The HHV-6A connection to the loss of myelin was first noted by one of the current Rochester co-authors, David Mock, in 2003.

Fourteen years ago, they discovered the trail: the HHV6 genetic code was wound through the brain cells of people with severe multiple sclerosis. 

The latest theory by the Rochester team proposed that the virus shuts down the oligodendrocyte progenitor cells, OPCs, used to repair myelin damage. The virus, they hypothesized, accomplished this through producing a protein called U94A that helps it hide from the immune system.

OPCs taken from human fetal tissue were exposed to the U94A in an in vitro experiment.

The in-vivo model includes immunocompromised mice being infused with U94A over a matter of weeks, after which they were killed and their brains were harvested.

In both models, the OPCs were significantly impaired, preventing the appropriate nerve repair, they report.

“Our data raise the possibility that CNS viral latency is not a benign state, but can contribute to defective myelin repair through impaired recruitment of myelinating OPCs after injury,” they conclude. “These data suggest, for the first time, a potential contribution of latent HHV-6A infection in the progression of demyelinating diseases.”

The demyelinating diseases include MS, but also leukodystrophies, and the vanishing white matter disease, according to the scientists.
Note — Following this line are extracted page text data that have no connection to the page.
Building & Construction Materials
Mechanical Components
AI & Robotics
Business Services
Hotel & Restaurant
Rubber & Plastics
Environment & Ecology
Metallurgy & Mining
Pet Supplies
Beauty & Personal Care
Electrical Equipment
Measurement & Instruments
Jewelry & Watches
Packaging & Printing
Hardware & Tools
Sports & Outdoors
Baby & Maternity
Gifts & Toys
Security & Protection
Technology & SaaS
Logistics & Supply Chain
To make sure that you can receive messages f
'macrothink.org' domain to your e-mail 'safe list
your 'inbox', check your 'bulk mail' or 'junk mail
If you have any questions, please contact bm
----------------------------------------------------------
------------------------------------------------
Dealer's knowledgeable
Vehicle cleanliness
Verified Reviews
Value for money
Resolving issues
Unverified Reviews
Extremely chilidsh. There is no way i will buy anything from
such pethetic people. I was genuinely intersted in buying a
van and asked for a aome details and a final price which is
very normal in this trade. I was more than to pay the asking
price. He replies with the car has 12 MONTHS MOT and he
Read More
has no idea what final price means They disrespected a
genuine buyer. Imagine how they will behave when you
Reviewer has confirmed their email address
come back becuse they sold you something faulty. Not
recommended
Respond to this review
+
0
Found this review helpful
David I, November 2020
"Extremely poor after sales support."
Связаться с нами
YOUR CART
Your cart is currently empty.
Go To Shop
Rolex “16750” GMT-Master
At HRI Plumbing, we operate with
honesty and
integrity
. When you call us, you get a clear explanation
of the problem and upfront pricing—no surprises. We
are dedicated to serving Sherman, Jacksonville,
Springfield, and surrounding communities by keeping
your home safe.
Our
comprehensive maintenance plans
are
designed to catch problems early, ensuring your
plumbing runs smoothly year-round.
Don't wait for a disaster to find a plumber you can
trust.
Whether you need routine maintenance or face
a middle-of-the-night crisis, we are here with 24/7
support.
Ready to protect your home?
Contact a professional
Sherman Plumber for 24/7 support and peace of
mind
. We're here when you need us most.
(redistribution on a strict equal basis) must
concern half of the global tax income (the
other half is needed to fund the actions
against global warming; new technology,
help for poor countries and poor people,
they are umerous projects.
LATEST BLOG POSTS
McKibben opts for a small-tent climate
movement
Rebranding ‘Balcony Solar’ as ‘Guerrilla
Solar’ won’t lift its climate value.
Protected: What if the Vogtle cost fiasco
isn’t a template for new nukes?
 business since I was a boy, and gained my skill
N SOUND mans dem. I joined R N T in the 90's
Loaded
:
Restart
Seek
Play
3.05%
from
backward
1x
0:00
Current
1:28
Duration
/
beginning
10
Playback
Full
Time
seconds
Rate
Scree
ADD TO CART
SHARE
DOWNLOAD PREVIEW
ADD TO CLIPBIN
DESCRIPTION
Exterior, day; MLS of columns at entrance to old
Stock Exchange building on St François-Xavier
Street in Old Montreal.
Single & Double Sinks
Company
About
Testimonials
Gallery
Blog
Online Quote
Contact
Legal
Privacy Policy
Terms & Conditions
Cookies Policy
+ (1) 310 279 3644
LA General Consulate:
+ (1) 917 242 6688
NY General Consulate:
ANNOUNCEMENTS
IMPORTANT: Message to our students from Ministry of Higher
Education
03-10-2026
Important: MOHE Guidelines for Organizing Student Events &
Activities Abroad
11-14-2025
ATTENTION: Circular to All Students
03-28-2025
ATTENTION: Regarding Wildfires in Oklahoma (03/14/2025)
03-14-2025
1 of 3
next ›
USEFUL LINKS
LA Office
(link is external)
Some 80 percent of all people get HHV-6A in early childhood. About one percent are born with it, passed on from mother or father.

But whether the rarer congenital forms of the virus, or a certain viral threshold, produces the tipping point leading to disease pathology, remains to be determined, they add.

“It is clear that HHV-6A, while not necessarily the cause of demyelinating disease, is limiting the ability of the brain to repair damage to myelin thereby potentially accelerating the progression of these diseases,” said Mayer-Proschel.